Дядя Бадди, – снова и снова мысленно обращается к нему девушка, – если это не горшок с дерьмом… небеса и все такое… отправь мне знак. Отправь мысль. Эксперимент волнует и пугает ее. Она не спит три ночи, жалея, что отправила эту мысль умирающему другу, и каждую ночь втайне надеясь, что к ней придет его призрак. Но и на четвертую ночь после смерти Бадди ничего не происходит – ни его хриплого шепота, ни тепла мыслей, ни ощущения его присутствия «где-то». Только тишина и пустота.
Тишина и пустота. Так Гейл представляет царство смерти всю оставшуюся жизнь, в том числе в те последние недели, когда не может скрыть своих мрачных мыслей от Джереми. Он не пытается разубедить ее, но делится с ней солнечным светом и надеждой, хотя почти не видит света и совсем не чувствует надежды.
Тишина и пустота. Вот что такое смерть в представлении Гейл.
А теперь и Джереми.
Где мертвецы порастеряли кости
Ванни Фуччи вывел Бремена на берег, а потом провел его через редкий лес на обочину дороги, где стоял белый «Кадиллак». Револьвер он опустил, но держал на виду. Открыв дверцу пассажирского сиденья, жестом приказал пленнику садиться в машину – тот не протестовал и ничего не говорил. Сквозь заросли кипарисов виднелся маленький магазин, где Норм-старший пил свою вторую чашку кофе, а Вердж сидел на стуле и курил трубку.

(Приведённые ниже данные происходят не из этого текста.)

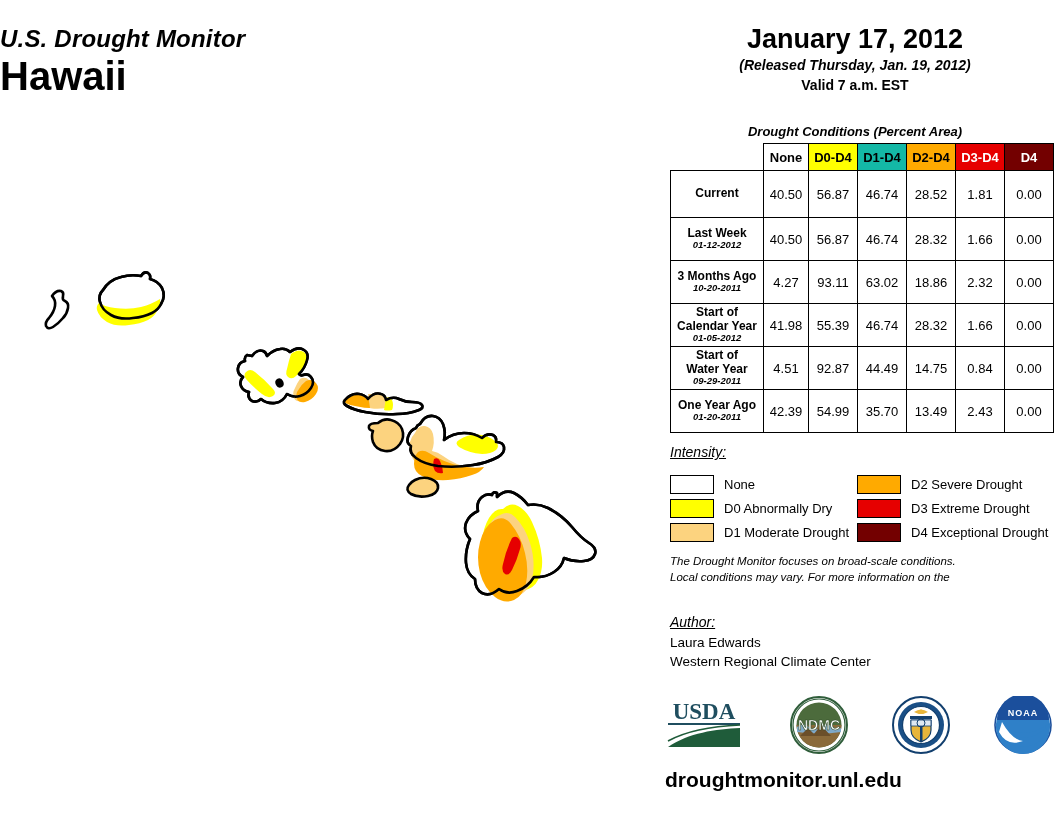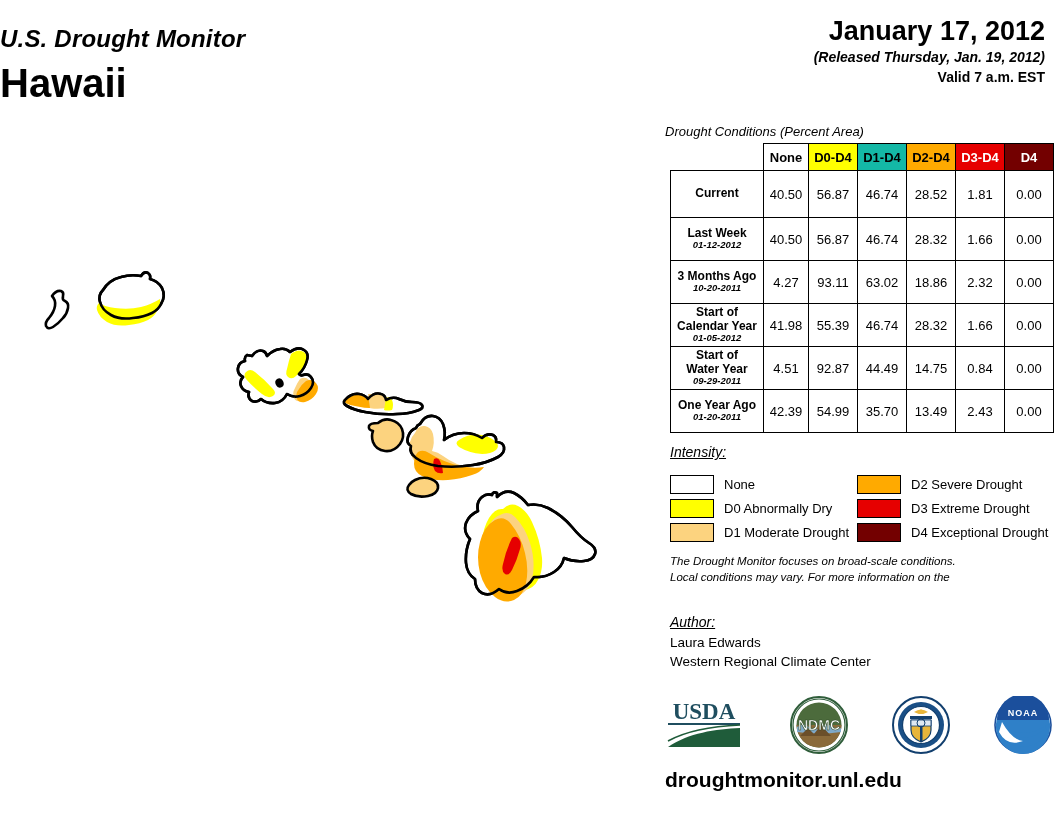--- a/index.html
+++ b/index.html
@@ -29,30 +29,30 @@
     font-size: 24px;
     font-weight: bold;
     font-style: italic;
     letter-spacing: 0.2px;
     line-height: 1.1;
   }
   #state-title {
     font-size: 40px;
     font-weight: bold;
     line-height: 1.15;
-    margin-top: 8px;
+    margin-top: 1px;
   }
 
   
   #date-block {
     position: absolute;
     left: 665px;
-    top: 16px;
+    top: 24px;
     width: 380px;
-    text-align: right;
+    text-align: center;
   }
   #date-main {
     font-size: 27px;
     font-weight: bold;
     line-height: 1.15;
   }
   #date-released {
     font-size: 14px;
     font-weight: bold;
     font-style: italic;
@@ -63,23 +63,24 @@
     font-weight: bold;
     margin-top: 4px;
   }
 
   
   #table-caption {
     position: absolute;
     left: 665px;
     top: 124px;
     width: 380px;
-    text-align: left;
+    text-align: center;
     font-size: 13px;
     font-style: italic;
+    font-weight: bold;
   }
   #stats-table-wrap {
     position: absolute;
     left: 670px;
     top: 143px;
   }
   table.stats {
     border-collapse: collapse;
     table-layout: fixed;
     font-size: 12.5px;

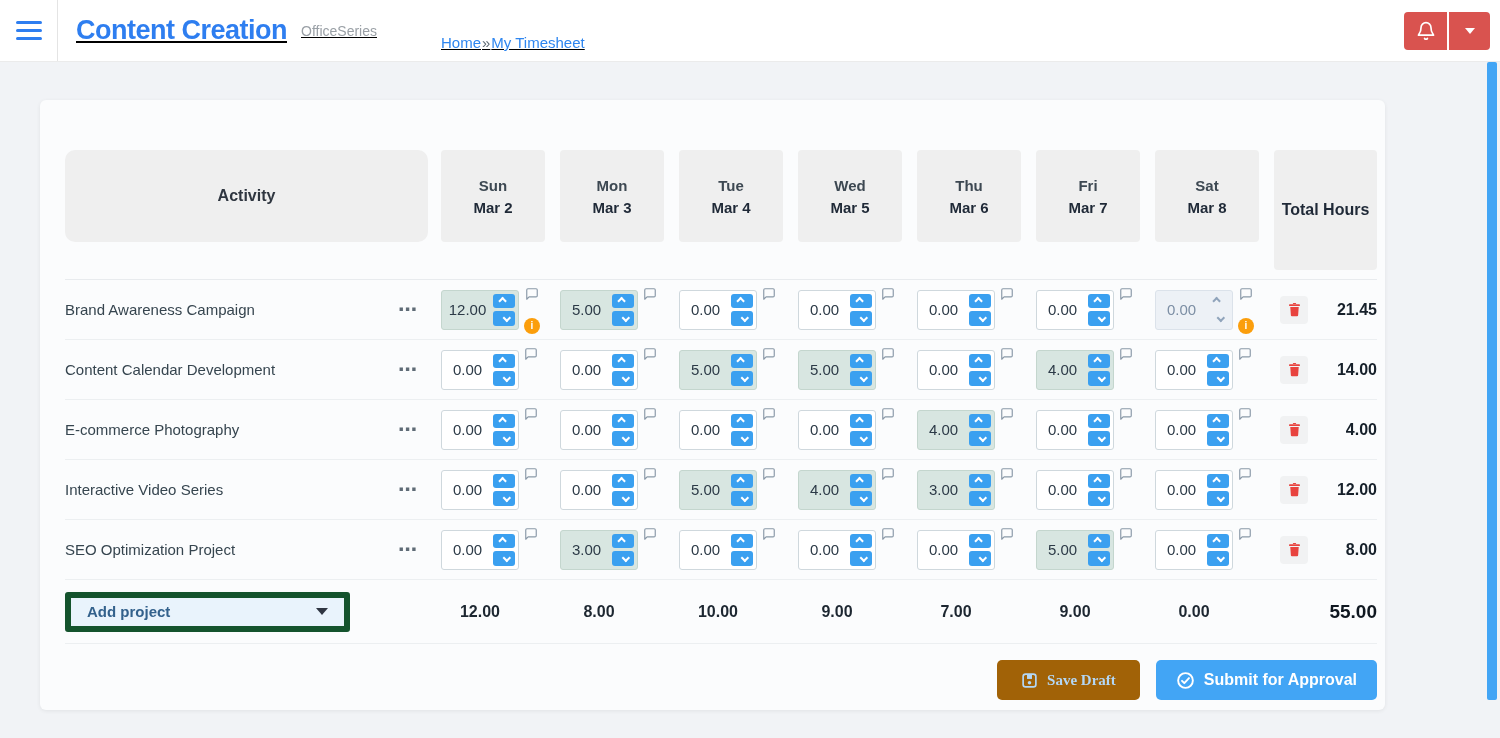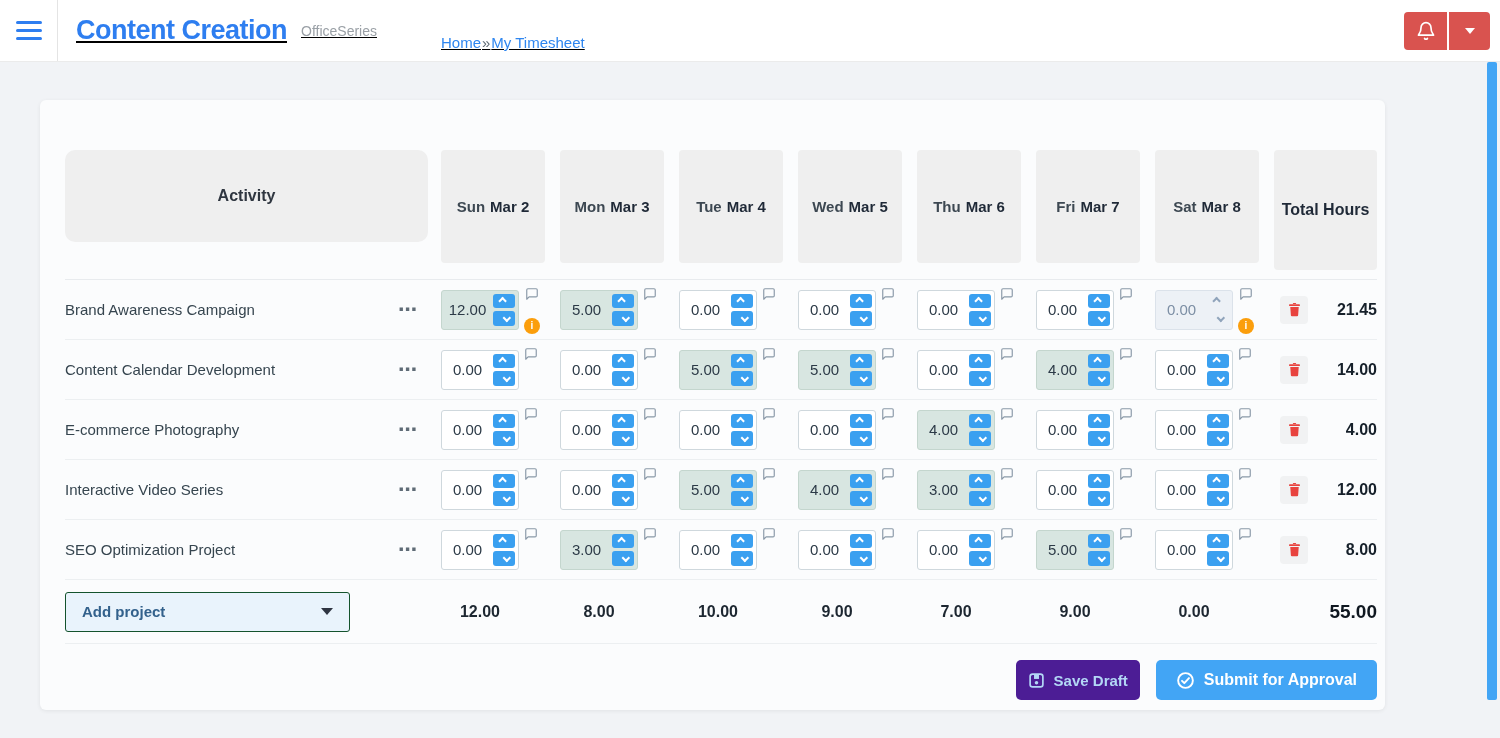--- a/index.html
+++ b/index.html
@@ -26,21 +26,21 @@
   .scrollbar { position:absolute; top:62px; right:3px; width:10px; height:638px; background:#42a5f5; border-radius:2px; }
 
   
   .card { position:absolute; left:40px; top:100px; width:1345px; height:610px; background:#fbfcfd; border-radius:6px; box-shadow:0 1px 4px rgba(0,0,0,0.07); padding:50px 8px 0 25px; }
 
   .grid-row { display:grid; grid-template-columns:376px repeat(7,119px) 103px; align-items:center; }
 
   
   .header-row { align-items:stretch; padding-bottom:9px; border-bottom:1px solid #e8ebee; }
   .activity-head { background:#efefef; border-radius:10px; height:92px; margin-right:13px; display:flex; align-items:center; justify-content:center; font-weight:700; font-size:16px; color:#2f3640; }
-  .day-head { background:#efefef; border-radius:4px; height:113px; width:104px; display:flex; align-items:center; justify-content:center; gap:5px; }
+  .day-head { background:#efefef; border-radius:4px; height:92px; width:104px; display:flex; flex-direction:column; align-items:center; justify-content:center; gap:5px; }
   .day-name { font-size:15px; font-weight:600; color:#3d4852; }
   .day-date { font-size:15px; font-weight:700; color:#1f2937; }
   .total-head { background:#efefef; border-radius:4px; height:120px; display:flex; align-items:center; justify-content:center; font-weight:700; font-size:16px; color:#1f2937; text-align:center; }
 
   
   .data-row { height:60px; border-bottom:1px solid #eceff1; }
   .activity-cell { display:flex; align-items:center; justify-content:space-between; padding-right:22px; }
   .activity-name { font-size:15px; color:#36454f; }
   .row-menu { color:#5f6b76; font-size:19px; font-weight:700; letter-spacing:2px; cursor:pointer; line-height:1; }
 
@@ -61,31 +61,31 @@
   .cell-icons { display:flex; flex-direction:column; justify-content:space-between; align-items:center; height:48px; padding-top:1px; }
   .comment { cursor:pointer; line-height:0; }
   .warn-badge { width:16px; height:16px; border-radius:50%; background:#fb9e0c; color:#fff; font-size:10px; font-weight:700; display:flex; align-items:center; justify-content:center; font-style:normal; }
 
   .end-cell { display:flex; align-items:center; justify-content:space-between; padding-left:6px; }
   .trash-btn { width:28px; height:28px; background:#f1f2f3; border:none; border-radius:4px; display:flex; align-items:center; justify-content:center; cursor:pointer; }
   .row-total { font-weight:700; font-size:16px; color:#16202a; }
 
   
   .footer-row { height:64px; border-bottom:1px solid #eceff1; }
-  .add-project { width:285px; height:40px; background:#e9f3fc; border:1px solid #14532d; border-radius:3px; display:flex; align-items:center; justify-content:space-between; padding:8px 16px; cursor:pointer; }
+  .add-project { width:285px; height:40px; background:#e9f3fc; border:6px solid #14532d; border-radius:3px; display:flex; align-items:center; justify-content:space-between; padding:8px 16px; cursor:pointer; }
   .add-project-label { color:#33618c; font-weight:700; font-size:15px; }
   .caret-dark { width:0; height:0; border-left:6px solid transparent; border-right:6px solid transparent; border-top:7px solid #2f3542; }
   .day-total { width:78px; text-align:center; font-weight:700; font-size:16px; color:#1d2731; }
   .grand-cell { text-align:right; }
   .grand-total { font-size:19px; font-weight:800; color:#0f1720; }
 
   
   .actions { display:flex; justify-content:flex-end; gap:16px; padding:16px 0; }
   .btn { height:40px; border:none; border-radius:5px; display:flex; align-items:center; gap:9px; font-family:inherit; font-weight:700; cursor:pointer; }
-  .btn-save { background:#4c1d95; color:#b3d7f6; font-size:15px; padding:0 12px; cursor:default; }
+  .btn-save { background:#a16207; color:#b3d7f6; font-size:15px; padding:0 24px; cursor:default;font-family:Liberation Serif, serif; }
   .btn-submit { background:#42a5f5; color:#fff; font-size:16px; padding:0 20px; }
 </style>
 </head>
 <body>
 
 <div class="topbar">
   <div class="menu-wrap">
     <div class="hamburger">
         <span></span>
         <span></span>

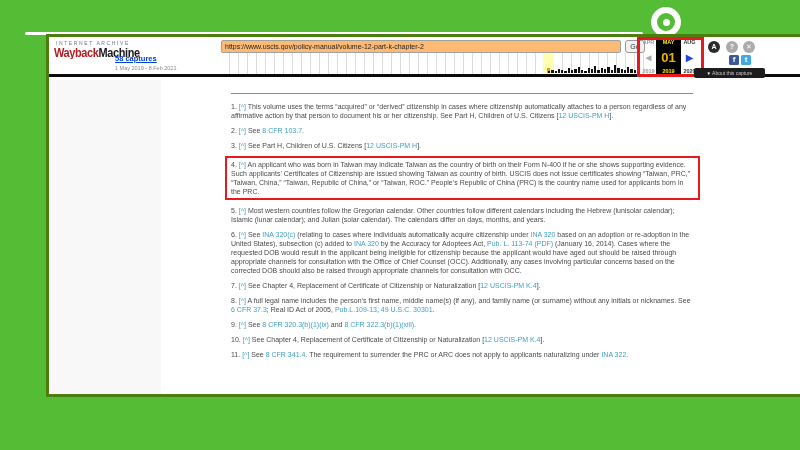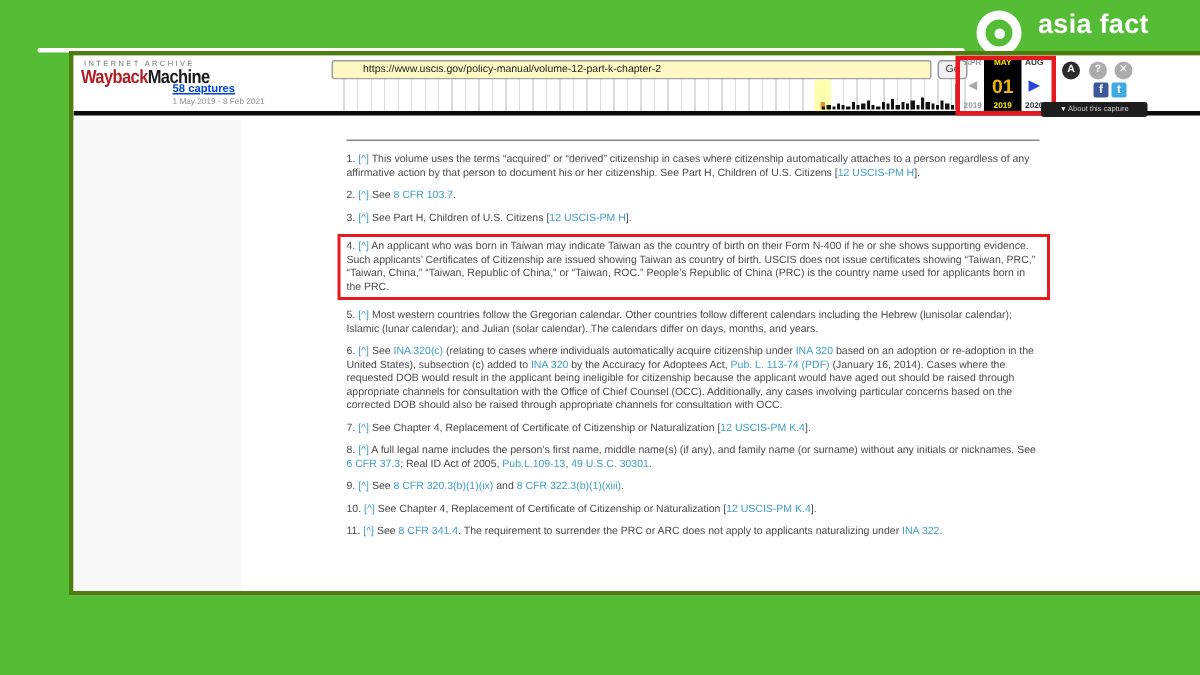--- a/index.html
+++ b/index.html
@@ -20,21 +20,21 @@
 
   
   .window { position:absolute; left:46px; top:34px; width:768px; height:363px; background:#fff; border:3px solid #4d7c0f; overflow:hidden; }
 
   
   .wb-toolbar { position:absolute; left:0; top:0; width:100%; height:40px; background:#fff; border-bottom:3px solid #0b0b0b; z-index:2; }
   .ia-arch { position:absolute; left:7px; top:3px; font-size:5px; letter-spacing:1.6px; color:#777; white-space:nowrap; }
   .ia-logo { position:absolute; left:5px; top:8px; font-size:11px; font-weight:bold; letter-spacing:-0.4px; white-space:nowrap; transform:scaleY(1.15); transform-origin:top left; }
   .ia-logo .wb { color:#b01e24; }
   .ia-logo .mach { color:#1a1a1a; }
-  .url-box { position:absolute; left:172px; top:3px; width:400px; height:13px; border:1px solid #a0a0a0; border-radius:2px; font-size:7px; color:#222; padding:0 20px; font-family:"Liberation Sans",sans-serif; background:#fef9c3; }
+  .url-box { position:absolute; left:172px; top:3px; width:400px; height:13px; border:1px solid #a0a0a0; border-radius:2px; font-size:7px; color:#222; padding:0 3px; font-family:"Liberation Sans",sans-serif; background:#fdba74; }
   .go-btn { position:absolute; left:576px; top:3px; width:20px; height:13px; font-size:7px; line-height:11px; text-align:center; border:1px solid #999; border-radius:3px; background:#f1f1f1; color:#333; }
   .captures-link { position:absolute; left:66px; top:17px; font-size:7.5px; font-weight:bold; color:#0041d9; text-decoration:underline; }
   .captures-range { position:absolute; left:66px; top:28px; font-size:5.5px; color:#8a8a8a; }
 
   
   .timeline { position:absolute; left:172px; top:16px; width:424px; height:21px;
     background:repeating-linear-gradient(90deg,#ffffff 0px,#ffffff 8px,#dcdcdc 8px,#dcdcdc 9px); }
   .tl-highlight { position:absolute; left:322px; top:0; width:11px; height:21px; background:#ffffb0; }
   .tl-tick { position:absolute; left:326px; bottom:1px; width:3px; height:5px; background:#e2942f; }
   .sparkline { position:absolute; right:1px; bottom:1px; width:96px; height:20px; display:flex; align-items:flex-end; gap:1px; }
@@ -76,21 +76,20 @@
 </head>
 <body>
 
 <div class="afcl-line"></div>
 <div class="afcl-mag">
   <div class="lens"></div>
     <div class="dot"></div>
     <div class="handle"></div>
 </div>
 <div class="afcl-text">
-  <div>asia fact</div>
 </div>
 
 <div class="window">
 
   <div class="wb-toolbar">
     <div class="ia-arch">INTERNET ARCHIVE</div>
     <div class="ia-logo"><span class="wb">Wayback</span><span class="mach">Machine</span></div>
 
     <input class="url-box" readonly="" value="https://www.uscis.gov/policy-manual/volume-12-part-k-chapter-2" style="">
     <div class="go-btn">Go</div>

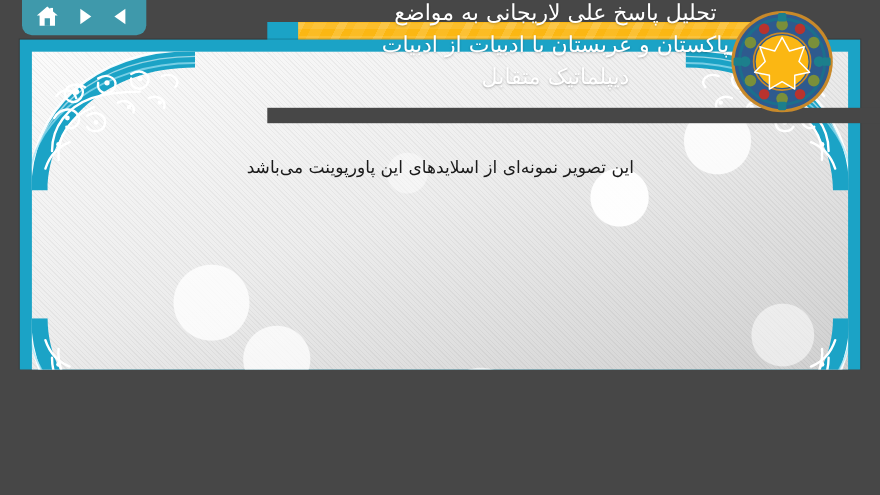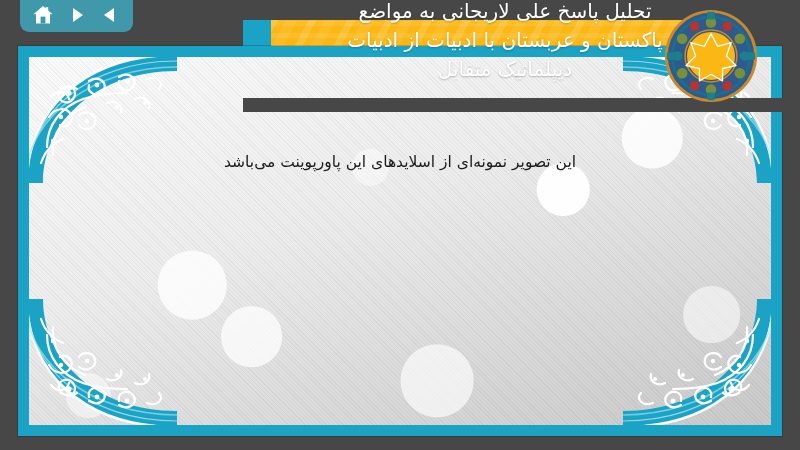--- a/index.html
+++ b/index.html
@@ -2,21 +2,21 @@
 <html lang="fa" dir="rtl"><head>
 <meta charset="utf-8">
 <style>
   html,body{margin:0;padding:0;}
   body{
     width:800px;height:450px;overflow:hidden;
     background:#474747;
     font-family:"DejaVu Sans","Liberation Sans",sans-serif;
     position:relative;
   }
-  #stage{position:absolute;inset:0;width:800px;height:450px;overflow:hidden;}
+  #stage{position:absolute;inset:0;width:800px;height:336px;overflow:hidden;}
 
   
   .navbar{
     position:absolute;left:20px;top:-10px;width:113px;height:42px;
     background:#3f99ab;border-radius:9px;
     display:flex;align-items:flex-end;justify-content:space-around;
     padding:0 6px 4px 6px;box-sizing:border-box;z-index:40;
   }
   .navbtn{
     width:26px;height:26px;display:flex;align-items:center;justify-content:center;
@@ -60,21 +60,21 @@
     background:#474747;z-index:24;
   }
 
   
   .medallion{
     position:absolute;left:663px;top:8px;width:96px;height:96px;z-index:30;
   }
 
   
   .slide{
-    position:absolute;left:18px;top:46px;width:764px;height:390px;
+    position:absolute;left:18px;top:36px;width:764px;height:390px;
     background:#1BA3C6;
     z-index:20;overflow:hidden;
     box-shadow:0 0 0 1px rgba(0,0,0,.18);
   }
   .slide-inner{
     position:absolute;left:11px;top:11px;right:11px;bottom:11px;
     background:
       radial-gradient(circle at 72% 36%, rgba(255,255,255,.95) 0 26px, rgba(255,255,255,0) 27px),
       radial-gradient(circle at 84% 22%, rgba(255,255,255,.85) 0 30px, rgba(255,255,255,0) 31px),
       radial-gradient(circle at 22% 62%, rgba(255,255,255,.80) 0 34px, rgba(255,255,255,0) 35px),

Фуччи проскользнул на водительское сиденье и повернул ключ зажигания. «Кадиллак» взревел и понесся по асфальту, оставив после себя облачко пыли и летящий из-под колес гравий. Дорога была пустой. Лучи восходящего солнца освещали верхушки деревьев и телеграфных столбов. Справа блестела вода. Гангстер пристроил револьвер у левой ноги на сиденье из мягкой кожи.
– Попробуешь вякнуть, – сказал он, – и я отстрелю твою долбаную башку.